(Material for the task)
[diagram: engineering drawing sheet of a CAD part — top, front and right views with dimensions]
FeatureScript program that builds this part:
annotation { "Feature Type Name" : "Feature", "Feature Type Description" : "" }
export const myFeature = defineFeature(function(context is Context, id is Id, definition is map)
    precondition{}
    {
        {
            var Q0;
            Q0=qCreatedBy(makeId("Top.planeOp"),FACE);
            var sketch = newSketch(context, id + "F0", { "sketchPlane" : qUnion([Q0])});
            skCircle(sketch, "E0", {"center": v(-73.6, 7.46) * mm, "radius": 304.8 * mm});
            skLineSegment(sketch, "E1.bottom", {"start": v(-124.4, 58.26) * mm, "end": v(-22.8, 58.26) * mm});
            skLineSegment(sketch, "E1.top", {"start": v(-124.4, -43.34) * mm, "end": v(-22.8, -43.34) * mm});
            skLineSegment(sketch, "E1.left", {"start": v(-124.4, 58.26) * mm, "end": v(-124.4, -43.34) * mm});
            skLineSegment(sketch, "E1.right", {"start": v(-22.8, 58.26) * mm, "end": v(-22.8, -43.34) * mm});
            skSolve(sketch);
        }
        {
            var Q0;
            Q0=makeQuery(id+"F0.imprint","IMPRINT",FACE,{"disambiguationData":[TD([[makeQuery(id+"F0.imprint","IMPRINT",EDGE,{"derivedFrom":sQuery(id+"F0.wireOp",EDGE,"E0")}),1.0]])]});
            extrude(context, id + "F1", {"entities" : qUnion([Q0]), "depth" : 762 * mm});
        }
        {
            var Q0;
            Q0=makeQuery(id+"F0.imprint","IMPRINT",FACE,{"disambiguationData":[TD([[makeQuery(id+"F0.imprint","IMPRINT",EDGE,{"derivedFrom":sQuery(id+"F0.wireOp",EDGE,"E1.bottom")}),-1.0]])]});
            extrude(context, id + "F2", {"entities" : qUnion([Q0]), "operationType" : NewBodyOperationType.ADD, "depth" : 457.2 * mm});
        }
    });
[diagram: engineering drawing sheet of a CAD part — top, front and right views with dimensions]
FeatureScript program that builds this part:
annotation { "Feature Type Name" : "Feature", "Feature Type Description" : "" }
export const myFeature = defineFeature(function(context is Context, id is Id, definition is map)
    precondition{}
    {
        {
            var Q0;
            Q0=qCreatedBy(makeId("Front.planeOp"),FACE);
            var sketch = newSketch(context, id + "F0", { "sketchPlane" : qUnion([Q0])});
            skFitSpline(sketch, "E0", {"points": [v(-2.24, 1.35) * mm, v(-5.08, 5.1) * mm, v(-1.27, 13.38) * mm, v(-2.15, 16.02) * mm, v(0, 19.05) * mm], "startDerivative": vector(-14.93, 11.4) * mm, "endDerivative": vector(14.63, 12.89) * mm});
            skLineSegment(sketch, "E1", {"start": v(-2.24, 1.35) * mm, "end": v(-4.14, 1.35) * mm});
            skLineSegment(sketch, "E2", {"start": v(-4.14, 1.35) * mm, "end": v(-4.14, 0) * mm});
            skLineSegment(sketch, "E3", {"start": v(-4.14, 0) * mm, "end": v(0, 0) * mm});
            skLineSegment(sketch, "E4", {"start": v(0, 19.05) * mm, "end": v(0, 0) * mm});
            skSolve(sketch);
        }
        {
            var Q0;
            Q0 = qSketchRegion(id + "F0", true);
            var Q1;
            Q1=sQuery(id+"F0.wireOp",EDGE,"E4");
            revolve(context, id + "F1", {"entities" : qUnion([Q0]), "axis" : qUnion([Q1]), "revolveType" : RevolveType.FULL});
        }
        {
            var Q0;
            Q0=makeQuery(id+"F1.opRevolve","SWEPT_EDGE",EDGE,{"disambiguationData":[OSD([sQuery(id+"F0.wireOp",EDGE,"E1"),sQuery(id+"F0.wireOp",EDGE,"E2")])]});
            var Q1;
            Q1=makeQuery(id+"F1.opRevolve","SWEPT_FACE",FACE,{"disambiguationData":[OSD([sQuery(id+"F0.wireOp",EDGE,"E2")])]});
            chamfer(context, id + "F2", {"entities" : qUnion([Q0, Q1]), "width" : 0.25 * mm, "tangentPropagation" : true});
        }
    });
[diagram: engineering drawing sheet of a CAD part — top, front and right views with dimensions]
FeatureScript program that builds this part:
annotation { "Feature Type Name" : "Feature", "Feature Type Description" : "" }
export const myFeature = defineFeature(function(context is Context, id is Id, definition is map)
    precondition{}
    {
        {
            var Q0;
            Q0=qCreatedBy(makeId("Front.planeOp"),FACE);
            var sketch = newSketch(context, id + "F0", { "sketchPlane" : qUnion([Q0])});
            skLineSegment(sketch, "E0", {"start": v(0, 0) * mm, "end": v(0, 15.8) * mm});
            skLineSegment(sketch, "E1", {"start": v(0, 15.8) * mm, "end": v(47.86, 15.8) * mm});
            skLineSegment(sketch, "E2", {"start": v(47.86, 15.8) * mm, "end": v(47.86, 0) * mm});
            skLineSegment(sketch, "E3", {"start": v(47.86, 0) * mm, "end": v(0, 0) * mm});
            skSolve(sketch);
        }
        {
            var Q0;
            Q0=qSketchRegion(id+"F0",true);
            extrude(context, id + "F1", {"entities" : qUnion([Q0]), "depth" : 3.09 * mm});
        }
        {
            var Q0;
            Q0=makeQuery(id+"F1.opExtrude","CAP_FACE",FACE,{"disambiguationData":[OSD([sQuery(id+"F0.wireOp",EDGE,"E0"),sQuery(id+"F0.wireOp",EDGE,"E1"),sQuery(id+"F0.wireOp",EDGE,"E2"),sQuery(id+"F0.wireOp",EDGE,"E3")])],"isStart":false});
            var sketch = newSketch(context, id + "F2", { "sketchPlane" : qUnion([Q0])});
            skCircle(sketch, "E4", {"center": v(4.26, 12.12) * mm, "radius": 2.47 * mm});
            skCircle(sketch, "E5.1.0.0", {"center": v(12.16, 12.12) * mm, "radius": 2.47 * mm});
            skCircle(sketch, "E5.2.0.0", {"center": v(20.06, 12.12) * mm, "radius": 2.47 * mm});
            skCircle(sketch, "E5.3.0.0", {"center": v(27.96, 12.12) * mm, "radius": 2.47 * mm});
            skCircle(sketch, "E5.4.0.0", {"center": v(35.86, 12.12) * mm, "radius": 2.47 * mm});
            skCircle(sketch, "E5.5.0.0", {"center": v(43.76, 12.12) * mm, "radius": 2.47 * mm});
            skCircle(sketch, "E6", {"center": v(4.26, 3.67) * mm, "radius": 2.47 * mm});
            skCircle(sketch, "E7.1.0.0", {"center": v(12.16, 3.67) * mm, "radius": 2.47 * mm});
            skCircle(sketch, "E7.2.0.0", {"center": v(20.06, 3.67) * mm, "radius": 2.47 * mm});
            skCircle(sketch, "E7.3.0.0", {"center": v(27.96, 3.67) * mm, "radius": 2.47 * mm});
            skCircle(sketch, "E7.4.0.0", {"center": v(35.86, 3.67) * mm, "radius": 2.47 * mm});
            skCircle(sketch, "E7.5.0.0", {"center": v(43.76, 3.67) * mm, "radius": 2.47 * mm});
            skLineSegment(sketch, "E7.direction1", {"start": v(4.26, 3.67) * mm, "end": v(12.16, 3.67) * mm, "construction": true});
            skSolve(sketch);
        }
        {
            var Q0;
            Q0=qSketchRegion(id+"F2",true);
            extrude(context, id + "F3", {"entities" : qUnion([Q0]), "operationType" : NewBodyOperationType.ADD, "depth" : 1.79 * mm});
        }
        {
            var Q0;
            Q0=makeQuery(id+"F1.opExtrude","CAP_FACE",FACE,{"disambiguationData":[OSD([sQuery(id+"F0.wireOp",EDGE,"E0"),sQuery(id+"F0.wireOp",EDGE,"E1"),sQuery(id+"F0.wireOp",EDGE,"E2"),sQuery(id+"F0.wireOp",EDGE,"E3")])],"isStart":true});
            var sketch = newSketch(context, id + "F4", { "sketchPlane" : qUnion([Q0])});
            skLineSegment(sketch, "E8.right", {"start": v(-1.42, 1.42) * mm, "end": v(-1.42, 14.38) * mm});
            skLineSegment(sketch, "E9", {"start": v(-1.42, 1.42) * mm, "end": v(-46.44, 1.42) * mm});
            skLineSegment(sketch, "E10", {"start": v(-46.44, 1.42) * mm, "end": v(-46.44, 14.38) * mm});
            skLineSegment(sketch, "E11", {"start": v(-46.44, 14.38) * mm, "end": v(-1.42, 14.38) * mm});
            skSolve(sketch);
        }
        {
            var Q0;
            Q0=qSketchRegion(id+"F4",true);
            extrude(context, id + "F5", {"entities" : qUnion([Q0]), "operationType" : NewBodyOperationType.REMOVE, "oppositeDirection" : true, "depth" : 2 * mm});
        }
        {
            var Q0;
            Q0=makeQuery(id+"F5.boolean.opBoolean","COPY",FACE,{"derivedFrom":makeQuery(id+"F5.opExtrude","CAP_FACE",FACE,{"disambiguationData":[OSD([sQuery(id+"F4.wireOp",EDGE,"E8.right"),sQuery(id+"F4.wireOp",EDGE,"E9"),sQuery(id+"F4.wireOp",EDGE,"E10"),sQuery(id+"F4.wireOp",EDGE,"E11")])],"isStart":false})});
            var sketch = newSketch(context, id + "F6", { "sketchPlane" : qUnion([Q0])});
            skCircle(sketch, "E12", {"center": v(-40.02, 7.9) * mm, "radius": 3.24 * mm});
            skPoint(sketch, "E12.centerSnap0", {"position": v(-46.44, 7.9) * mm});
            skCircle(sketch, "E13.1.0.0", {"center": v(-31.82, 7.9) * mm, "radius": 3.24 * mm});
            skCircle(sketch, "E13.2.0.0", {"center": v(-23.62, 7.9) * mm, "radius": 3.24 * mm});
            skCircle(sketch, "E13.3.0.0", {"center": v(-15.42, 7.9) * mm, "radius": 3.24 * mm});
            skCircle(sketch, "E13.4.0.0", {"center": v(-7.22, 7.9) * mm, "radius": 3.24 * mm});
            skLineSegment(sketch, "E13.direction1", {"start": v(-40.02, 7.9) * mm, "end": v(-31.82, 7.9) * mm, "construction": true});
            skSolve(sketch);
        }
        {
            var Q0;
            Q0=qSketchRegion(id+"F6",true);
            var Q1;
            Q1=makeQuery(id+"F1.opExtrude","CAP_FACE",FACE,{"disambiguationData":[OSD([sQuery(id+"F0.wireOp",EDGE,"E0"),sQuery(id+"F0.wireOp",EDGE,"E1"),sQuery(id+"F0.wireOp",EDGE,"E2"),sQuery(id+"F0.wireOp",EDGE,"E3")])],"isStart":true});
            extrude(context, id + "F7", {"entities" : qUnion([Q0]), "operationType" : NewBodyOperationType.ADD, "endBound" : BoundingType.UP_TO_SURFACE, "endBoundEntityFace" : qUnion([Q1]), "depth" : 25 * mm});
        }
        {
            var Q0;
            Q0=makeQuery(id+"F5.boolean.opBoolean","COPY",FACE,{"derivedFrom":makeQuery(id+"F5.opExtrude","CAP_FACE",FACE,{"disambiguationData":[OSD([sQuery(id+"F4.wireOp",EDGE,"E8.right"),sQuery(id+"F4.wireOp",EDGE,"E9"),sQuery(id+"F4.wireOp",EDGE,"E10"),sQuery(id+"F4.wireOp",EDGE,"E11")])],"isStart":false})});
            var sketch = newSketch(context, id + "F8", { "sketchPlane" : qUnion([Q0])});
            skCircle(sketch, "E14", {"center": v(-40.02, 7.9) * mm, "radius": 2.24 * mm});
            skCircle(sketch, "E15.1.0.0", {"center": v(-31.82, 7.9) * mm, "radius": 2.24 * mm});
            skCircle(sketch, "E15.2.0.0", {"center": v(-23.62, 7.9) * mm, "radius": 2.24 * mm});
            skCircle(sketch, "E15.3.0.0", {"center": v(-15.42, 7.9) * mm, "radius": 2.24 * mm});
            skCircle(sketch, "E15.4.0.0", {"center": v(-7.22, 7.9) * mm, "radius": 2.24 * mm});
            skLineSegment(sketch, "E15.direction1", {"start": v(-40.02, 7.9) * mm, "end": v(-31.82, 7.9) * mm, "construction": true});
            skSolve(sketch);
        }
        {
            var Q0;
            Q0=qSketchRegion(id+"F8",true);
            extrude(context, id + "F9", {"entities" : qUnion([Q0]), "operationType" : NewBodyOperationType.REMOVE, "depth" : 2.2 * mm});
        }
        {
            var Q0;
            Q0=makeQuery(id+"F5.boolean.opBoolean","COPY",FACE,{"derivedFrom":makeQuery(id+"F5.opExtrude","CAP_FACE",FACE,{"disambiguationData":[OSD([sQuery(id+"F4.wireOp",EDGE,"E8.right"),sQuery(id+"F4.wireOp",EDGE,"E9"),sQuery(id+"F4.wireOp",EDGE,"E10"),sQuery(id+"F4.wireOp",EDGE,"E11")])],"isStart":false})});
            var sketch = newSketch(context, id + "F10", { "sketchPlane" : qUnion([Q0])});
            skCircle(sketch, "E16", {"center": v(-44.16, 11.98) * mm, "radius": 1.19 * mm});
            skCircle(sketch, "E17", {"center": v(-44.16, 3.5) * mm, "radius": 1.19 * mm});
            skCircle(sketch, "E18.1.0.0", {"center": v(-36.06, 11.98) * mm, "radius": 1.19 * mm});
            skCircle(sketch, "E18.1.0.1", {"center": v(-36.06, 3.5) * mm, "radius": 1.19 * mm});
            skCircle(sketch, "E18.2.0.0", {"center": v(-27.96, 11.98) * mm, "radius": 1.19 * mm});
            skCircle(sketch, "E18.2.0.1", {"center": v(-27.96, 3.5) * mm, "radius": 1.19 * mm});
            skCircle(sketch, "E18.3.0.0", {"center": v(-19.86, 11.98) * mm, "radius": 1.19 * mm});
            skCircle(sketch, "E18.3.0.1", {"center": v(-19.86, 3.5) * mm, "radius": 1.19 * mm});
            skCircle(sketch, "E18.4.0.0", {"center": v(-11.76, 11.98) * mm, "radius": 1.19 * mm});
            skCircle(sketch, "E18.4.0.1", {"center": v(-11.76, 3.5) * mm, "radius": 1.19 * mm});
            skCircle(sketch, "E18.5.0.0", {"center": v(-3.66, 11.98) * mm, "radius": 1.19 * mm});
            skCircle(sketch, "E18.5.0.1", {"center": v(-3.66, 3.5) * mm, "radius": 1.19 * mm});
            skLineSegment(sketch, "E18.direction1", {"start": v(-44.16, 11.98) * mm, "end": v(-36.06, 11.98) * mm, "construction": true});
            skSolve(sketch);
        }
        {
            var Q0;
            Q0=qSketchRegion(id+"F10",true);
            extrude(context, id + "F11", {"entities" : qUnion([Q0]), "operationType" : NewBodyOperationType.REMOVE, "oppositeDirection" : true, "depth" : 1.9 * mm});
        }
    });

(Your goal) Which lines of the data above contain the string "imprint", with case counting? Show each of those lines in full.

(Result of this task)
            Q0=makeQuery(id+"F0.imprint","IMPRINT",FACE,{"disambiguationData":[TD([[makeQuery(id+"F0.imprint","IMPRINT",EDGE,{"derivedFrom":sQuery(id+"F0.wireOp",EDGE,"E0")}),1.0]])]});
            Q0=makeQuery(id+"F0.imprint","IMPRINT",FACE,{"disambiguationData":[TD([[makeQuery(id+"F0.imprint","IMPRINT",EDGE,{"derivedFrom":sQuery(id+"F0.wireOp",EDGE,"E1.bottom")}),-1.0]])]});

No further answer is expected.